Stored data entries
+-------+

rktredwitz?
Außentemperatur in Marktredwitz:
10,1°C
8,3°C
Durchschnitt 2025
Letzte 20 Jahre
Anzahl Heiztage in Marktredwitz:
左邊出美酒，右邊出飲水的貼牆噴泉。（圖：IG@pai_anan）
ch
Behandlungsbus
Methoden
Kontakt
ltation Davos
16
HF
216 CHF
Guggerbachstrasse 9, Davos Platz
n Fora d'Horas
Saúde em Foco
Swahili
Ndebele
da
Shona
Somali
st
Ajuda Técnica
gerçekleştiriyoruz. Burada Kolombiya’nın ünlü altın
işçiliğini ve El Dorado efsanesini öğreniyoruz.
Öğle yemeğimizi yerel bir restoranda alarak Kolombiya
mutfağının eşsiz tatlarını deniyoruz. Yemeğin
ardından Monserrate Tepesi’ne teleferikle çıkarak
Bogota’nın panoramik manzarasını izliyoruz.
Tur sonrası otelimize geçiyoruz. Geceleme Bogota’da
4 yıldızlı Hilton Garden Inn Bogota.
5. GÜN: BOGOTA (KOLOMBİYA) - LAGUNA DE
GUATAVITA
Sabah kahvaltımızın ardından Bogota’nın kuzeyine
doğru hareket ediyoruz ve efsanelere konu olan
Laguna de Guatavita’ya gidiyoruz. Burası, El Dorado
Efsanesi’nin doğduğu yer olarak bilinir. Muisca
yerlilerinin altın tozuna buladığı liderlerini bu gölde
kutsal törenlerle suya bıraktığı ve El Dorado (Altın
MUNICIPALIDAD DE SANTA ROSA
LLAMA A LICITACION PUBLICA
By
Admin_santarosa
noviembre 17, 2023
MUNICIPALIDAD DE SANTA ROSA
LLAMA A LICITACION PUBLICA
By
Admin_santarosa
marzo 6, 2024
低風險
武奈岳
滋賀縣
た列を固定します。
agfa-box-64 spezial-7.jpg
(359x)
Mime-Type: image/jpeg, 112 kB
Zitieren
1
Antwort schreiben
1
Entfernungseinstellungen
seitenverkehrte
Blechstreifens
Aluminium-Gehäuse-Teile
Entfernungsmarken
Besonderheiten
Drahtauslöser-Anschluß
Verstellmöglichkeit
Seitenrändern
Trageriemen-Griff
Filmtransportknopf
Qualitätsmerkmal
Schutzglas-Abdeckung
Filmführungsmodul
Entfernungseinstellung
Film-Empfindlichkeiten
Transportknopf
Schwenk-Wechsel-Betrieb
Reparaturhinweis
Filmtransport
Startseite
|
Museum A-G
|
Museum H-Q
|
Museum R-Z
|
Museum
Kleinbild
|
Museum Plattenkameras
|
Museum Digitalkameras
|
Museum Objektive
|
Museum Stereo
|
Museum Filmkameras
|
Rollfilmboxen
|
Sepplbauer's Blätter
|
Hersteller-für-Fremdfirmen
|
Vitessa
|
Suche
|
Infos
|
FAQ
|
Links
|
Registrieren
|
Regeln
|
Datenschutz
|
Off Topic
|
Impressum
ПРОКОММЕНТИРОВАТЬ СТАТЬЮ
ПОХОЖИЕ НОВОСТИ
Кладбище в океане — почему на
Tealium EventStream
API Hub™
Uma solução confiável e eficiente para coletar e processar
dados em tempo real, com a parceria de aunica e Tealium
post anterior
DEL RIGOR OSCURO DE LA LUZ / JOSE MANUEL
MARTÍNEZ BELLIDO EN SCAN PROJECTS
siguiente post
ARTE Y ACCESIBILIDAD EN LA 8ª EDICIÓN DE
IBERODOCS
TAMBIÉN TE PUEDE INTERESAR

+-------+

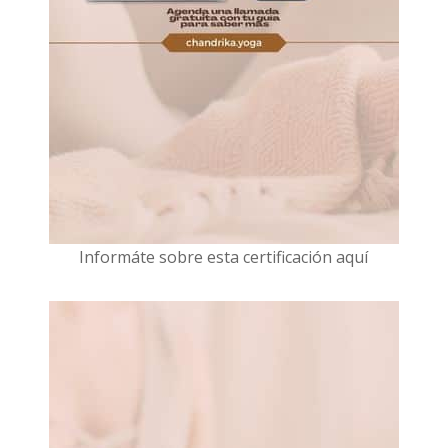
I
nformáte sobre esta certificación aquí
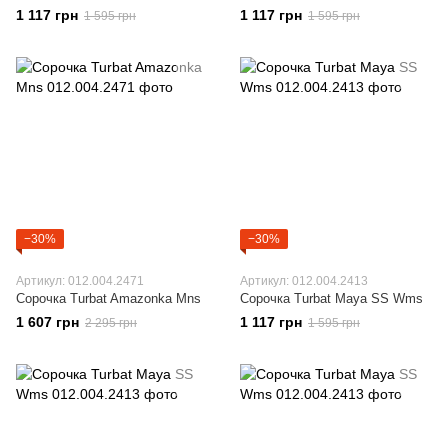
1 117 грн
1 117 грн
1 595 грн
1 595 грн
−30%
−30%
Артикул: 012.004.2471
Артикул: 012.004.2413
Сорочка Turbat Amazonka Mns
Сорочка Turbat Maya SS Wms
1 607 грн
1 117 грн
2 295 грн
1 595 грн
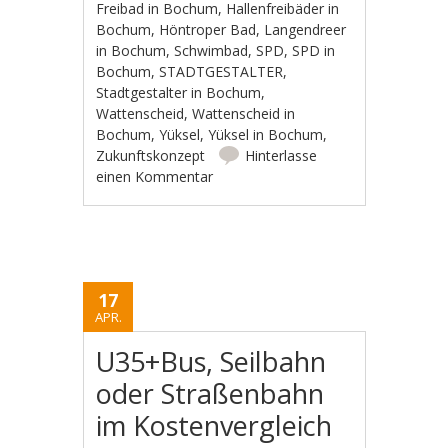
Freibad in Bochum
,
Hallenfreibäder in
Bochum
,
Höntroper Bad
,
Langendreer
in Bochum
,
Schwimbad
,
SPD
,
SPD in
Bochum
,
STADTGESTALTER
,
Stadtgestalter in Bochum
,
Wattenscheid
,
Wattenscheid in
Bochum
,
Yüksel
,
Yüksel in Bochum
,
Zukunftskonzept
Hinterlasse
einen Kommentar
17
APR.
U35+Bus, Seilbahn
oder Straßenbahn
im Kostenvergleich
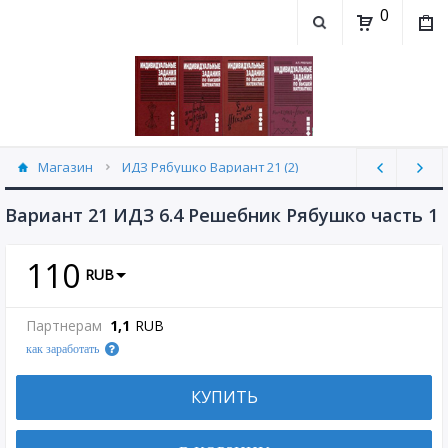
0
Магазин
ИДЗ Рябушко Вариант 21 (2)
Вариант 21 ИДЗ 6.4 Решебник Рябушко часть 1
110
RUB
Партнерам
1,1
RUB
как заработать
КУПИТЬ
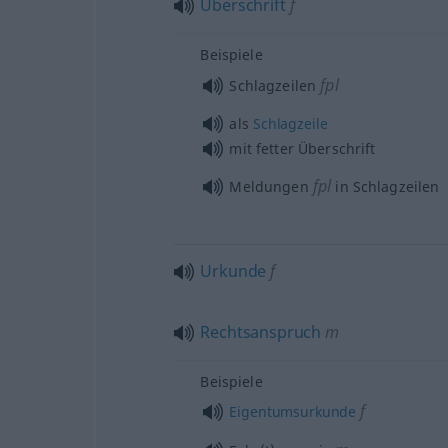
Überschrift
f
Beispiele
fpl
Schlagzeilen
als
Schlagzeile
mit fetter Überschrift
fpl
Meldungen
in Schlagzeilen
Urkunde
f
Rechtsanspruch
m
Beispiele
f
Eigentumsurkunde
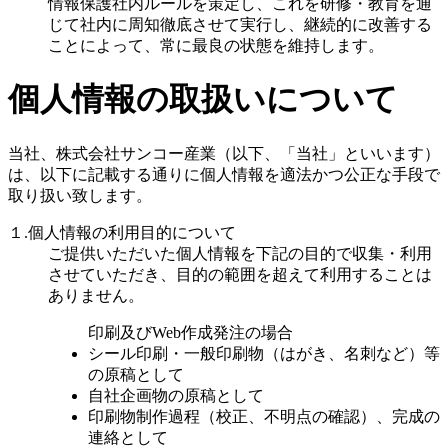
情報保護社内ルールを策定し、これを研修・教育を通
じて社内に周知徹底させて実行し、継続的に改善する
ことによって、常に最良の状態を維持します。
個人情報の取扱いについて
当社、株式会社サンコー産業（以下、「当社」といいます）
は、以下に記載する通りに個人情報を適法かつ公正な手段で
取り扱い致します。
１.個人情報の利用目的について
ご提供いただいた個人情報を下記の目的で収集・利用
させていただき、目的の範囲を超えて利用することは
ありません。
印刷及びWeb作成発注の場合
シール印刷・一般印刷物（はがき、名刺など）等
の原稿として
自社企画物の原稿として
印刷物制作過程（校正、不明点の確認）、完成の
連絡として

+-------+

■ **TASK INSTRUCTIONS**: Lines holding the word "Артикул" should be copied from the entries above.

■ **REPLY TO THE EXERCISE**:
Артикул: 012.004.2471
Артикул: 012.004.2413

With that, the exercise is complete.